Collect every line in the records below that contains the word "aflevering", and copy each one in full.

(GIVEN RECORDS)

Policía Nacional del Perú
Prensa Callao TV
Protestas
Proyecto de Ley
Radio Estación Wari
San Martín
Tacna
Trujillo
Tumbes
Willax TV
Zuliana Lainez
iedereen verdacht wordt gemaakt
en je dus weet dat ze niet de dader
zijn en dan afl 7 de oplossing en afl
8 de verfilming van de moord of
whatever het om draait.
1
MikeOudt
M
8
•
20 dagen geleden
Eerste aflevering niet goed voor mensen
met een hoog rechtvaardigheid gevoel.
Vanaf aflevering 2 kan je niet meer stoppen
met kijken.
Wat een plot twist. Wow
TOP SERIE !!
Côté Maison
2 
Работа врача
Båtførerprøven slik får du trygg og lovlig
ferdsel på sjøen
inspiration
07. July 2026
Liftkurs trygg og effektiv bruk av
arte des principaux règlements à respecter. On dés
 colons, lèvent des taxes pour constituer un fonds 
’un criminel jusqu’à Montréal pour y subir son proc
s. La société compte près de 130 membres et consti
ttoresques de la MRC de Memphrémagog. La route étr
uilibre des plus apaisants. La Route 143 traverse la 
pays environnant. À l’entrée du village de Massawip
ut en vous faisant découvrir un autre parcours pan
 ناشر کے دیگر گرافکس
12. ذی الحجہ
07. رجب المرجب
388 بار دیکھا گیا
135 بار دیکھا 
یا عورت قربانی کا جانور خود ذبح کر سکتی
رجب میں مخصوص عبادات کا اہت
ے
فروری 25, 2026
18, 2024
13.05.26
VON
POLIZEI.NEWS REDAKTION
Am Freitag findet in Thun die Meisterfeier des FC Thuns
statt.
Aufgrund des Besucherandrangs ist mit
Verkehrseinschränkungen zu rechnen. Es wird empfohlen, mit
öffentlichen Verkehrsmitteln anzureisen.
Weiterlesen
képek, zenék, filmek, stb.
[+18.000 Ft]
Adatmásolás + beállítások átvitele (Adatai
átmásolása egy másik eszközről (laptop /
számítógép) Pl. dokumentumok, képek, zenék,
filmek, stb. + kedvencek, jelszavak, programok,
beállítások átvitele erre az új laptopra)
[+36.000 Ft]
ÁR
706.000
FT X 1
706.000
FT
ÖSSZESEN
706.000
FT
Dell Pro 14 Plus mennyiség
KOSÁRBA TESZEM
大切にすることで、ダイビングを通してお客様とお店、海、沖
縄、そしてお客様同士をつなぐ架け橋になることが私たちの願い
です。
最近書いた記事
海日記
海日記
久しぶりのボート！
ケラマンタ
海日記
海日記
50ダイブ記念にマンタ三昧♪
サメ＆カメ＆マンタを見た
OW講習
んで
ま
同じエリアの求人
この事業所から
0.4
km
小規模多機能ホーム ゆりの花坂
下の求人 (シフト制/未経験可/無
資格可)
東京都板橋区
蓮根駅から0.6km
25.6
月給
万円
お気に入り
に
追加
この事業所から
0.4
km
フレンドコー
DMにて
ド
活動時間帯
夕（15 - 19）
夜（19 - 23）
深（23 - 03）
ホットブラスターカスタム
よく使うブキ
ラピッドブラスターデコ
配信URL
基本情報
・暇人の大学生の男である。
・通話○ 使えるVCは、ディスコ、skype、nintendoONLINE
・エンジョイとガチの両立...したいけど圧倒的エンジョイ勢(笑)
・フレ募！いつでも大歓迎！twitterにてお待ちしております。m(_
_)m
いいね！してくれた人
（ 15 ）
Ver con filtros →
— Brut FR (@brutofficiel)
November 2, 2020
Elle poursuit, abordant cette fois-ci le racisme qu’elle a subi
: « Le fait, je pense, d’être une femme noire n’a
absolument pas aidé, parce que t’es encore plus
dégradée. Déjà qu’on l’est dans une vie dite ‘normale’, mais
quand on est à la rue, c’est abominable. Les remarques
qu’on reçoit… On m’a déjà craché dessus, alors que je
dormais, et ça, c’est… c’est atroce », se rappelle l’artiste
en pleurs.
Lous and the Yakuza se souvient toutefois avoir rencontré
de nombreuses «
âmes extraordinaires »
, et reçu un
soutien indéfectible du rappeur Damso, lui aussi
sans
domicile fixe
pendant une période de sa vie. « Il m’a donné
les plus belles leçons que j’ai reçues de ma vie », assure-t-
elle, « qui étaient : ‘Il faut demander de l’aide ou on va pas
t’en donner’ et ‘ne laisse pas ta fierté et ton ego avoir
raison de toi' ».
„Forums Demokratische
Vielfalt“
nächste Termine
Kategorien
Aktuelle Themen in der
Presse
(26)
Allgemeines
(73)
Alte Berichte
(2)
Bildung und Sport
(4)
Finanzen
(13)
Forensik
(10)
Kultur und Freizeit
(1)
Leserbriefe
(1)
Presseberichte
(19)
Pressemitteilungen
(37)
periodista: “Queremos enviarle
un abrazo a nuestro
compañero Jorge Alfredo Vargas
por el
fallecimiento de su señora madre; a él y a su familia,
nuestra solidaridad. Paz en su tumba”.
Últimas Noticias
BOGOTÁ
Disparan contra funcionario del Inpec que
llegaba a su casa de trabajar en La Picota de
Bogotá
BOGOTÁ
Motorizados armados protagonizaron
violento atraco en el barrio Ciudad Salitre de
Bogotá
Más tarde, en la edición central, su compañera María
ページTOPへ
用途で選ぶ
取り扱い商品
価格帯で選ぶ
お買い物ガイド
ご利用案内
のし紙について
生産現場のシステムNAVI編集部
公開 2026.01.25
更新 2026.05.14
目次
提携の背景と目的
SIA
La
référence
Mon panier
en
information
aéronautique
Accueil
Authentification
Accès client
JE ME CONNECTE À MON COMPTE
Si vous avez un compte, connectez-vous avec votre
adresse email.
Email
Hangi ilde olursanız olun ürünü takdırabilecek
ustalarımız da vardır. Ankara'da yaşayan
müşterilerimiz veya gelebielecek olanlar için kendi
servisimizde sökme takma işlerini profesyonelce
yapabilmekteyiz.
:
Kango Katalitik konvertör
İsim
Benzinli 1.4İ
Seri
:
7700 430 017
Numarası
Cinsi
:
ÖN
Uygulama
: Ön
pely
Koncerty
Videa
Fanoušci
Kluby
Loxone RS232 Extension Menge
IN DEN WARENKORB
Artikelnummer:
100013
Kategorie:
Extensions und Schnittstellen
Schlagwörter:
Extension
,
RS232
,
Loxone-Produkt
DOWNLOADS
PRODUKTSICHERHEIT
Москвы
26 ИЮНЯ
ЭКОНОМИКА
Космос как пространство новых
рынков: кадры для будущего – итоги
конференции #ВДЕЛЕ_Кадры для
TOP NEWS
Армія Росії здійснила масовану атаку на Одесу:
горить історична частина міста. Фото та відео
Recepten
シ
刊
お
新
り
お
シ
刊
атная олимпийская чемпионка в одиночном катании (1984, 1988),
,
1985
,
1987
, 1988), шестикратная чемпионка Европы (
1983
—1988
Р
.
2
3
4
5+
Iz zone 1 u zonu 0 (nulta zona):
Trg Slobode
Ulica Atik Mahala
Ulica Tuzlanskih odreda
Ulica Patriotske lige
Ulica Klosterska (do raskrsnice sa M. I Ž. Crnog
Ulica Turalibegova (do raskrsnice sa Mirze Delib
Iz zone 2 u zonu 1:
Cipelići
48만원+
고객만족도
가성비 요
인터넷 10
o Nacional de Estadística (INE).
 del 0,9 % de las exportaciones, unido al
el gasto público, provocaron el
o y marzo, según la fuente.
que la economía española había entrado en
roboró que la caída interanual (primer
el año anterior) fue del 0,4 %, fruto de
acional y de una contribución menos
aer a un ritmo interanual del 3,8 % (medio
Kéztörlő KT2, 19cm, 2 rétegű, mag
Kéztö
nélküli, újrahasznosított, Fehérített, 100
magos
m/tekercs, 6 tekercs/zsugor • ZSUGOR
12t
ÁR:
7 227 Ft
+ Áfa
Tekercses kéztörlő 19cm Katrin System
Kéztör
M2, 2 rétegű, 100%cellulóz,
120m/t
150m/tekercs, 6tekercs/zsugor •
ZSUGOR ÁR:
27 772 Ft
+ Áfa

(End GIVEN RECORDS)

§ EXERCISE OUTPUT
Eerste aflevering niet goed voor mensen
Vanaf aflevering 2 kan je niet meer stoppen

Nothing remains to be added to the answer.